Saajid Badat revealed details of the plot as he testified for a second day at the New York City trial of Sulaiman Abu Ghaith, bin Laden’s son-in-law and al-Qaida’s spokesman after the Sept. 11, 2001, attacks.

Badat testified he wore a shoe bomb on at least one flight from Karachi, Pakistan, to Holland and another from Holland to Great Britain in December 2001, choosing not to detonate it because he wanted to use it for an attack against an American aircraft.

He said he was left with only one shoe because he gave his other shoe-bomb in early December 2001 to some Malaysian men who wanted to blow open a plane’s cockpit door and carry out a Sept. 11-style hijacking of their own. Afterward, he flew from Pakistan to Holland and then on to Great Britain.
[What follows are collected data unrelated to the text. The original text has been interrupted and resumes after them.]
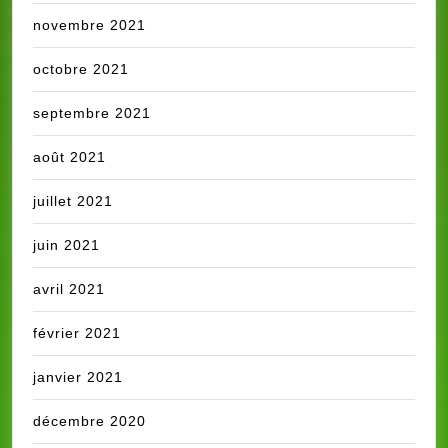
novembre 2021
octobre 2021
septembre 2021
août 2021
juillet 2021
juin 2021
avril 2021
février 2021
janvier 2021
décembre 2020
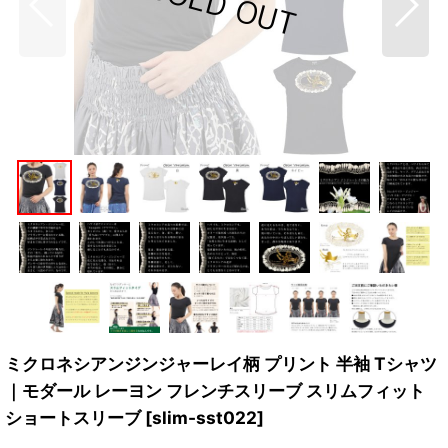
ミクロネシアンジンジャーレイ柄 プリント 半袖 Tシャツ
｜モダール レーヨン フレンチスリーブ スリムフィット
ショートスリーブ
[
slim-sst022
]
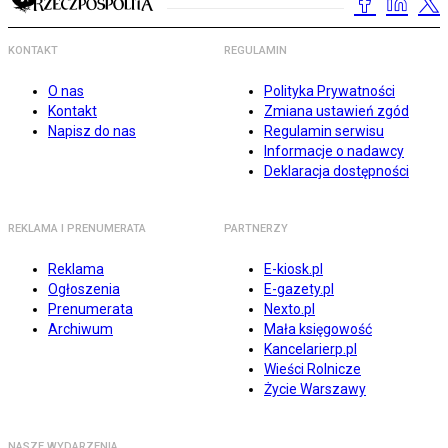
KONTAKT
REGULAMIN
O nas
Polityka Prywatności
Kontakt
Zmiana ustawień zgód
Napisz do nas
Regulamin serwisu
Informacje o nadawcy
Deklaracja dostępności
REKLAMA I PRENUMERATA
PARTNERZY
Reklama
E-kiosk.pl
Ogłoszenia
E-gazety.pl
Prenumerata
Nexto.pl
Archiwum
Mała księgowość
Kancelarierp.pl
Wieści Rolnicze
Życie Warszawy
NASZE WYDARZENIA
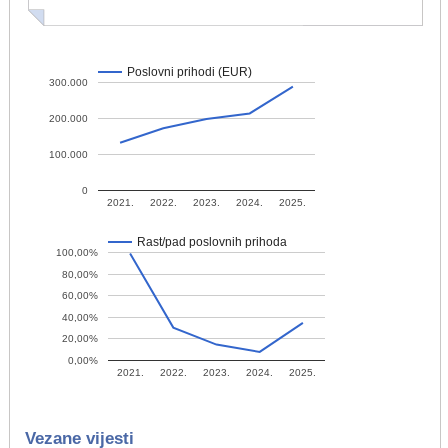
Poslovni prihodi (EUR)
300.000
200.000
100.000
0
2021.
2022.
2023.
2024.
2025.
Rast/pad poslovnih prihoda
100,00%
80,00%
60,00%
40,00%
20,00%
0,00%
2021.
2022.
2023.
2024.
2025.
Vezane vijesti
“I was wearing the shoe,” he said, referring to the shoe bomb.

Prosecutors are using the 34-year-old Badat’s testimony to show Abu Ghaith played a pivotal role with al-Qaida when he warned Americans “the storm of aircrafts will not stop” on videotapes widely distributed after the Sept. 11 attacks.

Abu Ghaith could face life in prison if he is convicted of conspiring to kill Americans and providing material support to al-Qaida. He is the highest-ranking al-Qaida figure to face trial on U.S. soil since 9/11.

Badat described enthusiasm among al-Qaida recruits after the Sept. 11 attacks.

At one point on cross examination, he was asked about a moment after Sept. 11 when he and others laughed as professed mastermind Khalid Sheik Mohammed crossed the World Trade Center’s twin towers off a list of the world’s tallest buildings.

“Three thousand plus Americans dead was humorous to you?” defense attorney Stanley Cohen asked.

“Unfortunately, yes,” he said with a sheepish expression.

Badat said his eagerness to carry out a suicide mission following more than three years with al-Qaida operatives in Afghanistan wilted when he visited his parents in Gloucester, England, in December 2001 and they asked what he’d done in Afghanistan.

“You’d better not be one of those sleepers,” Badat said his father told him.

His mother warned that she “wouldn’t want my son to be one of those sleepers,” he recalled.

“It was then I decided to back out of the mission,” Badat said in testimony from London shown on video screens in a Manhattan courtroom.

Badat, wearing a gray suit with a narrow black tie, sat across from Assistant U.S. Attorney Nicholas Lewin and Cohen as he recalled being asked in late September or October 2001 whether he’d be willing to carry out a suicide attack.

He said bin Laden met with him soon afterward, telling him that the American economy was like a chain.

“If you break one link, you’ll bring down the American economy,” Badat said bin Laden told him.